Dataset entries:
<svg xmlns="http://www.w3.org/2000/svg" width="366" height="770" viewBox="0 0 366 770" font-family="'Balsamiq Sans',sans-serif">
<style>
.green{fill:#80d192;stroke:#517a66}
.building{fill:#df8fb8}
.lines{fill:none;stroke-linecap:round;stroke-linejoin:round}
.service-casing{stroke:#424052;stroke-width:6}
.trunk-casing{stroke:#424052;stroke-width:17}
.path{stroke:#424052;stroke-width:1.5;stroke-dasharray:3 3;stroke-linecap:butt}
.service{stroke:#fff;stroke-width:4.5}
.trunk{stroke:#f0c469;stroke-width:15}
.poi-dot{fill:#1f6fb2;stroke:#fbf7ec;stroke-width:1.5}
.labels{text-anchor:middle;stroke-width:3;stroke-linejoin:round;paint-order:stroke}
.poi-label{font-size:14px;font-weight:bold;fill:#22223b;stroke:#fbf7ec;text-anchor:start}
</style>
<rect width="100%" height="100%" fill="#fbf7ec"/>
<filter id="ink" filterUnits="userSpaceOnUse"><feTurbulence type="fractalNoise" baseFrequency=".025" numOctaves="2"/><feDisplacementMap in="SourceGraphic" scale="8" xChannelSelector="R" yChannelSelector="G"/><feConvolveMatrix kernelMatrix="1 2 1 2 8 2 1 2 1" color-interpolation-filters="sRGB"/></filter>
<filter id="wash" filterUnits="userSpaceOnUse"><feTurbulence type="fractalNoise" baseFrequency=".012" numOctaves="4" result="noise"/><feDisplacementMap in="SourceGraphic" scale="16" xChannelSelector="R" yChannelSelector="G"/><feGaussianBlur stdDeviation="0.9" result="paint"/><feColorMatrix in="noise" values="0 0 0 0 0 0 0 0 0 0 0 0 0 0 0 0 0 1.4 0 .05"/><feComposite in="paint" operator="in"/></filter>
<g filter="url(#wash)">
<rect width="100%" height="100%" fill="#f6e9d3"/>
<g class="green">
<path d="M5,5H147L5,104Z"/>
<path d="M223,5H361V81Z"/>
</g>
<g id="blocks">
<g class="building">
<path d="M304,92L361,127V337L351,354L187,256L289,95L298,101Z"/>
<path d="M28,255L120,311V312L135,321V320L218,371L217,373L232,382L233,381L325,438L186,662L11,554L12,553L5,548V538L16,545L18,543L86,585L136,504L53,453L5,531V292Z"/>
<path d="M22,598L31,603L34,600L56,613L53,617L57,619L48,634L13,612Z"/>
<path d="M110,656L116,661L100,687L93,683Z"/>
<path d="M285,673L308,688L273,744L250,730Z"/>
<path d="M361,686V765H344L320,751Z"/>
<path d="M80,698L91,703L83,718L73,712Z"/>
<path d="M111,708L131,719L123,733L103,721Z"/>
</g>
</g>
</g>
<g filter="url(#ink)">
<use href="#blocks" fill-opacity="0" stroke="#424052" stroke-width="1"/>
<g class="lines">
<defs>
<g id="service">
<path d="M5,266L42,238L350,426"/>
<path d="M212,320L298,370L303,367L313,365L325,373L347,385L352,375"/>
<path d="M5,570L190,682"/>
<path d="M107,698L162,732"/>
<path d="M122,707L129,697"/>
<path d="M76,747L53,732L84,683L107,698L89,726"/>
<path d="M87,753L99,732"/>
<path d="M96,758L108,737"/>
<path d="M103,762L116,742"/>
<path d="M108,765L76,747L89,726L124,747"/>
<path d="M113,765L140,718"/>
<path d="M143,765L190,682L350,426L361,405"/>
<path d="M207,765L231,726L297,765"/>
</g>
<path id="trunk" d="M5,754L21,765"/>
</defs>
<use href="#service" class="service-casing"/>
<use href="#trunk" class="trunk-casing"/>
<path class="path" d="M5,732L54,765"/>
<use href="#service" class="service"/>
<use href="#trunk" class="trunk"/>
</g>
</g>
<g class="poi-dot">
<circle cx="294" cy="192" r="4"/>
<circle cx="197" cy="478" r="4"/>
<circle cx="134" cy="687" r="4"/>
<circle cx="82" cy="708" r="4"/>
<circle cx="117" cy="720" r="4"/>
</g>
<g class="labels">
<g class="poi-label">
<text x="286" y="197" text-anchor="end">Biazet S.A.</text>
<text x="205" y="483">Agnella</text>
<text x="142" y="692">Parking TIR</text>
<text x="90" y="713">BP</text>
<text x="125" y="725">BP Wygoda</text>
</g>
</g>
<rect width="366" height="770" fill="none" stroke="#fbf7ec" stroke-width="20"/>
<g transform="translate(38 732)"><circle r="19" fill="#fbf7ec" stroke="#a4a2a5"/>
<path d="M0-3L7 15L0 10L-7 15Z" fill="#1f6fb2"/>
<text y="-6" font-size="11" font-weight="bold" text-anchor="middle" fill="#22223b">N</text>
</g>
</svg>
* * *
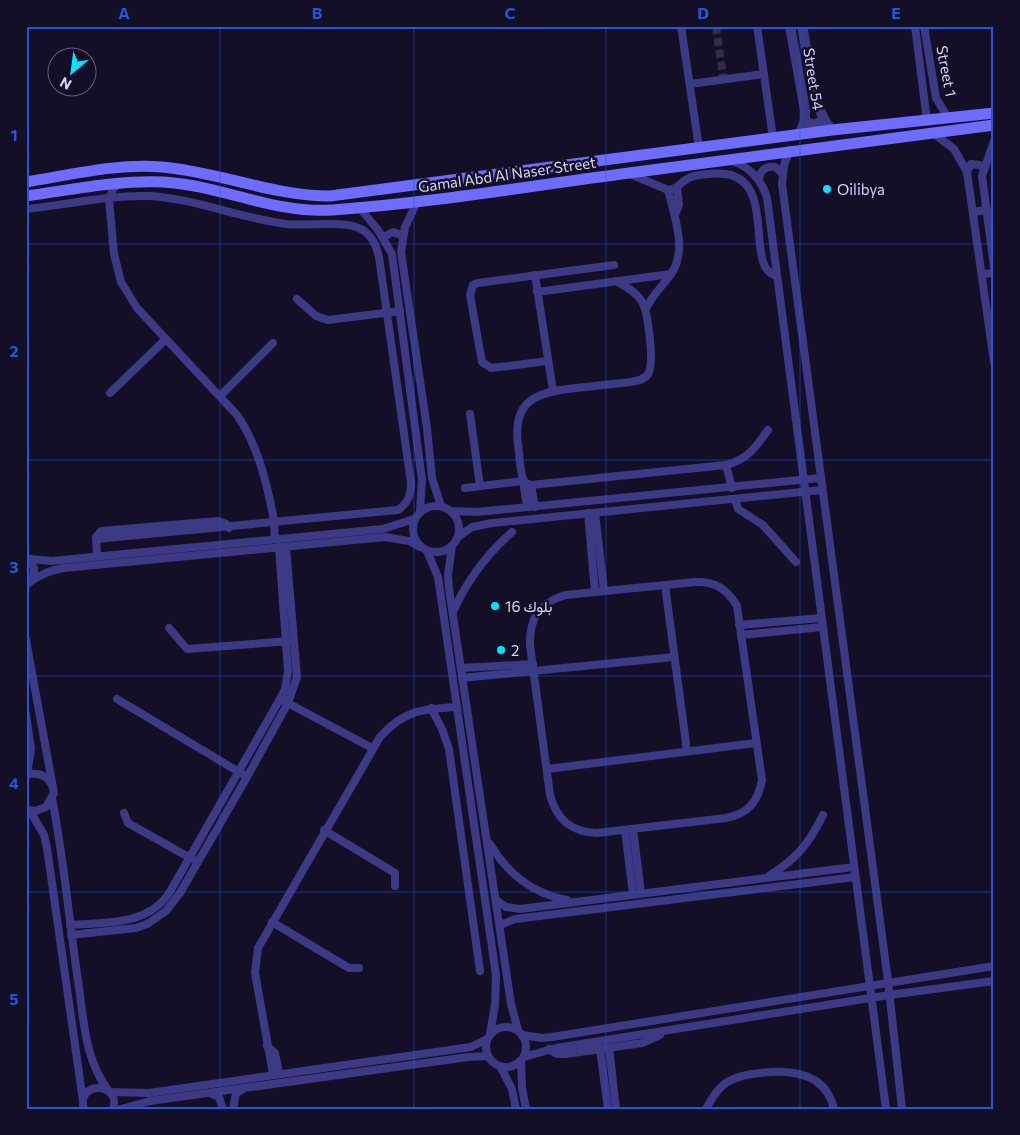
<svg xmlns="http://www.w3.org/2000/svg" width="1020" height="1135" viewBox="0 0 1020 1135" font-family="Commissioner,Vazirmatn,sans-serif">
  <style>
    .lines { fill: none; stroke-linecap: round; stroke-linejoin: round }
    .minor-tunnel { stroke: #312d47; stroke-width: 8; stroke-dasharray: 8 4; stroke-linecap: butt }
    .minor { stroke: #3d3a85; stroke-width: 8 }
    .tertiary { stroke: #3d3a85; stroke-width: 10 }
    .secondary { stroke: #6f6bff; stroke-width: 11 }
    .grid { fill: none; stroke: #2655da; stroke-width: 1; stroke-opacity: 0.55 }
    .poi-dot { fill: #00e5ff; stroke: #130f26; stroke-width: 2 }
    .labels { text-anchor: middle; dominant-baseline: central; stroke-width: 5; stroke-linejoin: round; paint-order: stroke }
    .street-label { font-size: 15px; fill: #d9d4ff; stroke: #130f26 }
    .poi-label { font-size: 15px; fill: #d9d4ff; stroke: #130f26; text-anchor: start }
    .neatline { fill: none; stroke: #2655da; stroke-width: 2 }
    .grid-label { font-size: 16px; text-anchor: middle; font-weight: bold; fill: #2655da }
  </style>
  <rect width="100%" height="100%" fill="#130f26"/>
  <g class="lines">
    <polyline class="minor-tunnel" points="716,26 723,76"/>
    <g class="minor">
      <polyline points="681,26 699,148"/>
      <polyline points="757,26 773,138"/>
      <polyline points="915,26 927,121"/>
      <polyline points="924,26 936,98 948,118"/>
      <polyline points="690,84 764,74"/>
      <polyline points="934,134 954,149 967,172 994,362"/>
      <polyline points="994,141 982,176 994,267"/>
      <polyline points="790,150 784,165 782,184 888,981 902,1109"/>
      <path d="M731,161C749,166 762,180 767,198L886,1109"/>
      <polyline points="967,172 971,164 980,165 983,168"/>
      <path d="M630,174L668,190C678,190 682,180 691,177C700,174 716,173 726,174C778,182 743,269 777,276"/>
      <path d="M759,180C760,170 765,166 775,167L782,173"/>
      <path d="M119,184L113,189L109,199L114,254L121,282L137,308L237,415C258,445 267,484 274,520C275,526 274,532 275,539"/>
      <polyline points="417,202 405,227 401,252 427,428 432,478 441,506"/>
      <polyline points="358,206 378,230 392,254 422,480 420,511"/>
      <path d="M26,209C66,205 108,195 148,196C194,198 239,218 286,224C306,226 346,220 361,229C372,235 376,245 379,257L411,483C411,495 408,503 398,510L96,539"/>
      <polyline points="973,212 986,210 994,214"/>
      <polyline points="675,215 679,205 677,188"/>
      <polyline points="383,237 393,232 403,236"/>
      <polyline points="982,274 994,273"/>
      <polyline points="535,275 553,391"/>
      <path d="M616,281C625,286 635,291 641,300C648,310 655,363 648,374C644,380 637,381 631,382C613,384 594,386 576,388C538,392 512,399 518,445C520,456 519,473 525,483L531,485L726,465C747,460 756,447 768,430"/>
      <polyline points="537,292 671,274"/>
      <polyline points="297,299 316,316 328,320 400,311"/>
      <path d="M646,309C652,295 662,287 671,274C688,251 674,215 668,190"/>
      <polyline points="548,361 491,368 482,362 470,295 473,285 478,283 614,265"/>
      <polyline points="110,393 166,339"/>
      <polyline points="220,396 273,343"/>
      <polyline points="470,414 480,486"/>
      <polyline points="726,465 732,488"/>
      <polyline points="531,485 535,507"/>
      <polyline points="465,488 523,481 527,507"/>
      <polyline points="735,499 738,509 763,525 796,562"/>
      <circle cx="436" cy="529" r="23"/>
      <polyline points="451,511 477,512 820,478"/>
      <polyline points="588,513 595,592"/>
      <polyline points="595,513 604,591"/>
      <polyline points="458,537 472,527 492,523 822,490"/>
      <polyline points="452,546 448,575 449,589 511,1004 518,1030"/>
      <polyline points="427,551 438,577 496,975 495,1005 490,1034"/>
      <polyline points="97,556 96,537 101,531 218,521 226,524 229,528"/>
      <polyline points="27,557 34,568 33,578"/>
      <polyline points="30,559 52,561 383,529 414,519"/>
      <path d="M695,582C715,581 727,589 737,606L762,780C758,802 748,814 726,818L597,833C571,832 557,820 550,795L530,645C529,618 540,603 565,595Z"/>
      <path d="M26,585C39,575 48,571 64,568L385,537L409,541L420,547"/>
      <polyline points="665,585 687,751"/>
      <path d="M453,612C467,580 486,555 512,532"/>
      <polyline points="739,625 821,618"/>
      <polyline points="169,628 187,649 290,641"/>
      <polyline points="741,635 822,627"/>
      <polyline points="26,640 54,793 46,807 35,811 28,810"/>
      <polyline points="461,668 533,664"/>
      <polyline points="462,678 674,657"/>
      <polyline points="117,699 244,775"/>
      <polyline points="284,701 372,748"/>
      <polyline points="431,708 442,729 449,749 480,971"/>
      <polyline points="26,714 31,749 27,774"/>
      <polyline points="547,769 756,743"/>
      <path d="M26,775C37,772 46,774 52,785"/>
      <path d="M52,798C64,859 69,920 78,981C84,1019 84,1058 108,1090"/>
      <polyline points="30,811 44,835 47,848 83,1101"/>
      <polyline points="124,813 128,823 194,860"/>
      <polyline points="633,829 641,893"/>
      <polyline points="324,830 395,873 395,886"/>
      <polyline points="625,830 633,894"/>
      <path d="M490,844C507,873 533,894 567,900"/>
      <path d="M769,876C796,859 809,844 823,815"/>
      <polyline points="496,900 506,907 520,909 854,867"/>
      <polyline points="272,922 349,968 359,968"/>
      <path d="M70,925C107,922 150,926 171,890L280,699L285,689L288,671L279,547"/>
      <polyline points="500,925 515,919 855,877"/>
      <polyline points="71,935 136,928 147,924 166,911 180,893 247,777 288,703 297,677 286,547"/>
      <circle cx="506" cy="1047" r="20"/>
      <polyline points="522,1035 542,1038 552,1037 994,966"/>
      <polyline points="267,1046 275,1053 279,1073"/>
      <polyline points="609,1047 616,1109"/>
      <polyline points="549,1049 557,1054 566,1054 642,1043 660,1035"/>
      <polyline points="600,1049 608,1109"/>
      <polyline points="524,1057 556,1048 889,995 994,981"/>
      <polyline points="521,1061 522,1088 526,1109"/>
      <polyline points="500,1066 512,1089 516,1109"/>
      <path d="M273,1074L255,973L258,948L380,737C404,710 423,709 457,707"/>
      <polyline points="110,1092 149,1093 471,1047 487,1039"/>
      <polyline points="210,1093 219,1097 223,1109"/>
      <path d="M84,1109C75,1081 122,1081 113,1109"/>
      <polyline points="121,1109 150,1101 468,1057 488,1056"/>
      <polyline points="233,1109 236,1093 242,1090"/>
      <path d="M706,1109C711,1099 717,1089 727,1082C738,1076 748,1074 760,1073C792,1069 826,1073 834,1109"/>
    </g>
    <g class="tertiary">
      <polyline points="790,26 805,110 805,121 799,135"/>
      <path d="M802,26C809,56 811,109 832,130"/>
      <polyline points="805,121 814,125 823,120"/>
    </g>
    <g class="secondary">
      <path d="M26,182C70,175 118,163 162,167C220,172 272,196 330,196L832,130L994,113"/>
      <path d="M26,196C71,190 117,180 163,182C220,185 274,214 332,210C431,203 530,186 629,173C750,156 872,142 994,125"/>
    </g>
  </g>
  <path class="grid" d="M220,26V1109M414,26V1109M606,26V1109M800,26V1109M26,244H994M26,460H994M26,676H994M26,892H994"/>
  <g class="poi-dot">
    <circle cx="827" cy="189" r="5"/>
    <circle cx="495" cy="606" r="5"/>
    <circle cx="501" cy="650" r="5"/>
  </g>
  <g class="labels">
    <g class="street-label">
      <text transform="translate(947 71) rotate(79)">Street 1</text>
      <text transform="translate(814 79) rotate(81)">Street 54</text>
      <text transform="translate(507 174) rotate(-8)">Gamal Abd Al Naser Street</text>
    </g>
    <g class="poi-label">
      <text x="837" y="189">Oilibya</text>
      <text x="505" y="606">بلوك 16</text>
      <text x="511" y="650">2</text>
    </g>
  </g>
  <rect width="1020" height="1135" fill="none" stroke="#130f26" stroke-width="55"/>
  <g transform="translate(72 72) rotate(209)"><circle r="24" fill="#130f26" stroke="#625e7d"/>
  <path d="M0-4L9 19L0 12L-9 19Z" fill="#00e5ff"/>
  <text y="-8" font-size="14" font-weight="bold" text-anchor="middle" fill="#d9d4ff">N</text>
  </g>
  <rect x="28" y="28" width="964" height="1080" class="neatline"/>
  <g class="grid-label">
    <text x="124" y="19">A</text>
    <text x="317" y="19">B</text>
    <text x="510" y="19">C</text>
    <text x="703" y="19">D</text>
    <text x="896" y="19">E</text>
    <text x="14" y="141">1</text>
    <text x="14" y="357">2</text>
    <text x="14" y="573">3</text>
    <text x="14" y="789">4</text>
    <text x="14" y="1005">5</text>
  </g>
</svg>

■ Work instruction ■
From the data above, output exactly the lines between the one containing "none; stroke-linecap: round;" and the one containing "#312d47; stroke-width: 8;", counting both of them.

■ Response to the task ■
    .lines { fill: none; stroke-linecap: round; stroke-linejoin: round }
    .minor-tunnel { stroke: #312d47; stroke-width: 8; stroke-dasharray: 8 4; stroke-linecap: butt }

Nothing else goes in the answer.